Она сидела вполоборота ко мне. Я видел ее тонкий профиль, непослушный пушистый завиток, выпавший из прически. Она была очень красива сейчас, освещенная рассеянным осенним светом, лившимся из окна. У меня захватило дыхание. Ада чем-то напоминала мою мать – такая же золотистая и изящная. Только в пани Мирославе всегда чувствовалась хрупкость, беспомощная нежность, а эта женщина была сильной, с несгибаемым стальным стержнем внутри.
Мне невыносимо захотелось дотронуться до нее, убрать за ухо этот выбившийся золотой локон, коснуться выступающего сзади на шее круглого позвонка, перечеркнутого тонкой цепочкой. Удивительная… Единственная женщина, которую мне не удавалось вывести из равновесия.

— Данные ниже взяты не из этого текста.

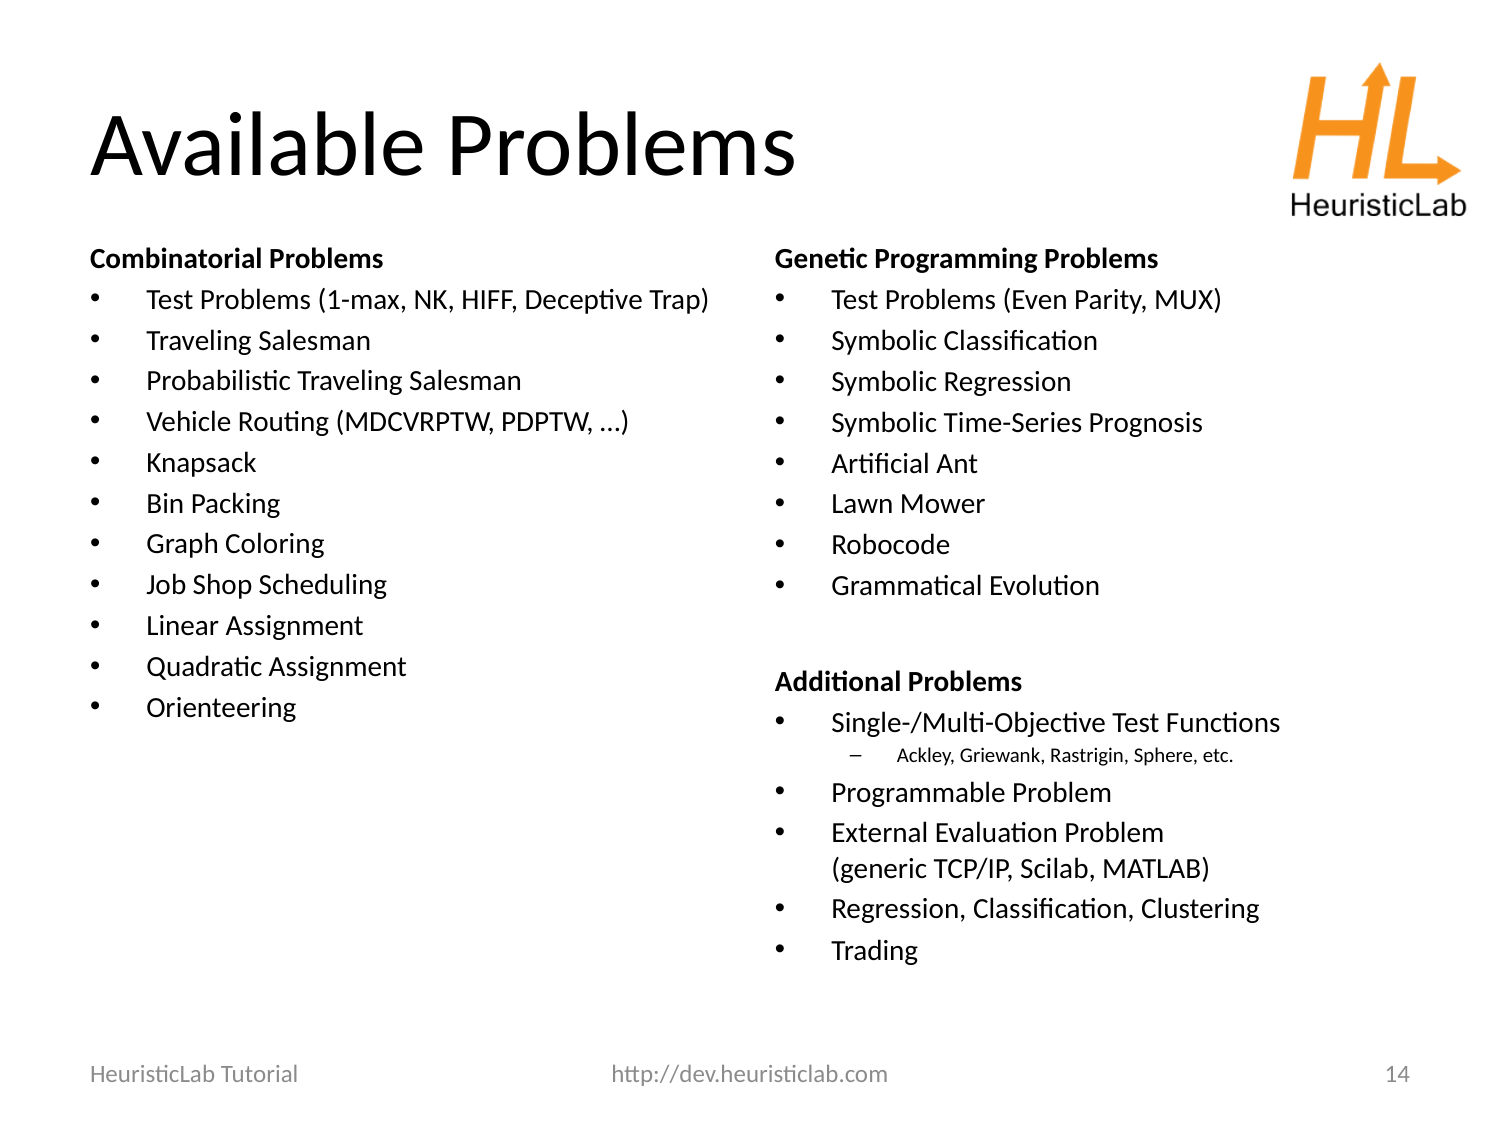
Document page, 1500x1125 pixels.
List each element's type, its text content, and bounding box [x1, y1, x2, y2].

footer http://dev.heuristiclab.com [512, 1042, 988, 1103]
slide_number HeuristicLab Tutorial [75, 1042, 425, 1103]
list Combinatorial Problems Test Problems (1-max, NK, HIFF, Deceptive Trap) Traveling Salesman Probabilistic Traveling Salesman Vehicle Routing (MDCVRPTW, PDPTW, …) Knapsack Bin Packing Graph Coloring Job Shop Scheduling Linear Assignment Quadratic Assignment Orienteering [75, 231, 738, 975]
list Genetic Programming Problems Test Problems (Even Parity, MUX) Symbolic Classification Symbolic Regression Symbolic Time-Series Prognosis Artificial Ant Lawn Mower Robocode Grammatical Evolution Additional Problems Single-/Multi-Objective Test Functions Ackley, Griewank, Rastrigin, Sphere, etc. Programmable Problem External Evaluation Problem (generic TCP/IP, Scilab, MATLAB) Regression, Classification, Clustering Trading [759, 231, 1423, 975]
slide_number 14 [1074, 1042, 1425, 1103]
picture [1281, 27, 1474, 244]
title Available Problems [75, 45, 1282, 233]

– Тебя тоже испугал этот танец мертвецов? – спросил я, вытягивая сигарету из ее пачки.
– Нет, – качнула она головой. – Разозлил. Неприятно смотреть, какой я была глупой и неуклюжей. Сейчас я бы играла совсем по-другому.
– Но как же очарование юности! – возразил я. – Ее пылкость, смелость, эксперименты. Мне нравится та Ада, на экране…
– Чушь, – отрезала она. – Юность глупа и самонадеянна. В ней есть, если хочешь, даже какая-то пошлость. В этих гладких лицах, без единой морщинки, без следа хоть какого-то опыта, переживаний, потерь. В ней нет ничего интересного, одна фальшивая позолота.
– А может, тебе просто страшно стареть? – поддел ее я.
Она взглянула на меня, глаза ее с годами потемнели, и глубокая синева стала почти черной. Меня волновал ее взгляд почти так же, как тогда, двадцать лет назад, когда я увидел ее в первый раз на поступлении – миниатюрную фарфоровую блондинку с удивительно глубокими для такой внешности глазами.